Teknik-teknik pemberantasan korupsi tampaknya perlu segera diubah total. Model yang selama ini dipakai terbukti sudah tidak cespleng. Koruptor lama tak kunjung kapok, koruptor baru pun terus bermunculan seperti jamur di musim hujan. Tak mengherankan bila cap bahwa Indonesia adalah surga koruptor masih melekat.
Dalam laporan Transparency International, indeks persepsi korupsi (corruption perception index/CPI) terbaru secara jelas menunjukkan hal itu. Dua tahun berturut-turut, skor indeks persepsi korupsi untuk Indonesia adalah 32. Sudah banyak pembobol duit negara yang dijebloskan ke penjara, tapi maksiat korupsi jalan terus.
Baca Juga:
Secara peringkat, indeks persepsi korupsi di Indonesia memang mengalami kenaikan tipis. Di antara 177 negara yang disurvei, peringkat Indonesia ada pada urutan ke-114. Tahun lalu ada pada peringkat ke-188. Namun kenaikan peringkat ini tidak bisa disebut sebagai prestasi. Bila dibandingkan dengan negara lain, program pemberantasan korupsi Indonesia masih kedodoran dan jauh tertinggal. Di lingkup Asia Tenggara saja, kita kalah oleh Singapura, Malaysia, Brunei, Filipina, dan Thailand. Menempati angka 32, posisi Indonesia sama dengan Mesir, sedikit lebih baik daripada Albania (31), Nepal (31), dan Vietnam (31).

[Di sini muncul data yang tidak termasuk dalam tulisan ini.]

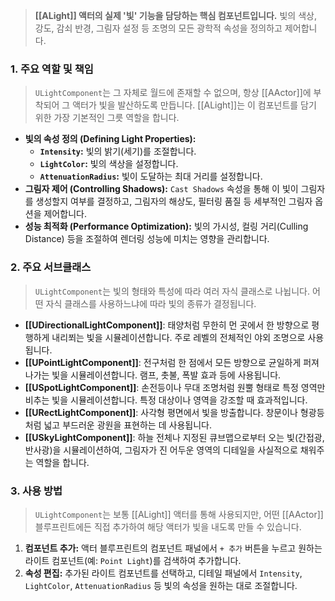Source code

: ---
---
> **[[ALight]] 액터의 실제 '빛' 기능을 담당하는 핵심 컴포넌트입니다.** 빛의 색상, 강도, 감쇠 반경, 그림자 설정 등 조명의 모든 광학적 속성을 정의하고 제어합니다.

### **1. 주요 역할 및 책임**
> `ULightComponent`는 그 자체로 월드에 존재할 수 없으며, 항상 [[AActor]]에 부착되어 그 액터가 빛을 발산하도록 만듭니다. [[ALight]]는 이 컴포넌트를 담기 위한 가장 기본적인 그릇 역할을 합니다.
* **빛의 속성 정의 (Defining Light Properties):**
    * **`Intensity`:** 빛의 밝기(세기)를 조절합니다.
    * **`LightColor`:** 빛의 색상을 설정합니다.
    * **`AttenuationRadius`:** 빛이 도달하는 최대 거리를 설정합니다.
* **그림자 제어 (Controlling Shadows):**
    `Cast Shadows` 속성을 통해 이 빛이 그림자를 생성할지 여부를 결정하고, 그림자의 해상도, 필터링 품질 등 세부적인 그림자 옵션을 제어합니다.
* **성능 최적화 (Performance Optimization):**
    빛의 가시성, 컬링 거리(Culling Distance) 등을 조절하여 렌더링 성능에 미치는 영향을 관리합니다.

### **2. 주요 서브클래스**
> `ULightComponent`는 빛의 형태와 특성에 따라 여러 자식 클래스로 나뉩니다. 어떤 자식 클래스를 사용하느냐에 따라 빛의 종류가 결정됩니다.
* **[[UDirectionalLightComponent]]**: 
    태양처럼 무한히 먼 곳에서 한 방향으로 평행하게 내리쬐는 빛을 시뮬레이션합니다. 주로 레벨의 전체적인 야외 조명으로 사용됩니다.
* **[[UPointLightComponent]]**: 
    전구처럼 한 점에서 모든 방향으로 균일하게 퍼져나가는 빛을 시뮬레이션합니다. 램프, 촛불, 폭발 효과 등에 사용됩니다.
* **[[USpotLightComponent]]**: 
    손전등이나 무대 조명처럼 원뿔 형태로 특정 영역만 비추는 빛을 시뮬레이션합니다. 특정 대상이나 영역을 강조할 때 효과적입니다.
* **[[URectLightComponent]]**: 
    사각형 평면에서 빛을 방출합니다. 창문이나 형광등처럼 넓고 부드러운 광원을 표현하는 데 사용됩니다.
* **[[USkyLightComponent]]**: 
    하늘 전체나 지정된 큐브맵으로부터 오는 빛(간접광, 반사광)을 시뮬레이션하여, 그림자가 진 어두운 영역의 디테일을 사실적으로 채워주는 역할을 합니다.

### **3. 사용 방법**
> `ULightComponent`는 보통 [[ALight]] 액터를 통해 사용되지만, 어떤 [[AActor]] 블루프린트에든 직접 추가하여 해당 액터가 빛을 내도록 만들 수 있습니다.
1.  **컴포넌트 추가:** 액터 블루프린트의 컴포넌트 패널에서 `+ 추가` 버튼을 누르고 원하는 라이트 컴포넌트(예: `Point Light`)를 검색하여 추가합니다.
2.  **속성 편집:** 추가된 라이트 컴포넌트를 선택하고, 디테일 패널에서 `Intensity`, `LightColor`, `AttenuationRadius` 등 빛의 속성을 원하는 대로 조절합니다.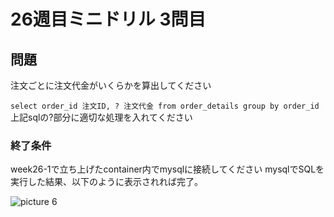 # 26週目ミニドリル 3問目

## 問題

注文ごとに注文代金がいくらかを算出してください

`select order_id 注文ID, ? 注文代金 from order_details group by order_id`
上記sqlの?部分に適切な処理を入れてください

### 終了条件
week26-1で立ち上げたcontainer内でmysqlに接続してください
mysqlでSQLを実行した結果、以下のように表示されれば完了。

![picture 6](../images/419465b20db537440082a940e8919100d89c64c0c0bc8951346568bd2f77316c.png)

Yang memprihatinkan lagi, rupanya para pejabat kita apatis terhadap laporan seperti indeks korupsi. Meski skor jeblok, tak ada rasa bersalah, apalagi berupaya memperbaikinya. Sungguh berbeda sikap pemerintah Indonesia dengan Australia. Meski Negeri Kanguru itu tetap berada pada urutan 10 besar sebagai negara yang bersih dari korupsi, pemerintah Australia meratapi karena skornya turun empat poin dibanding tahun lalu.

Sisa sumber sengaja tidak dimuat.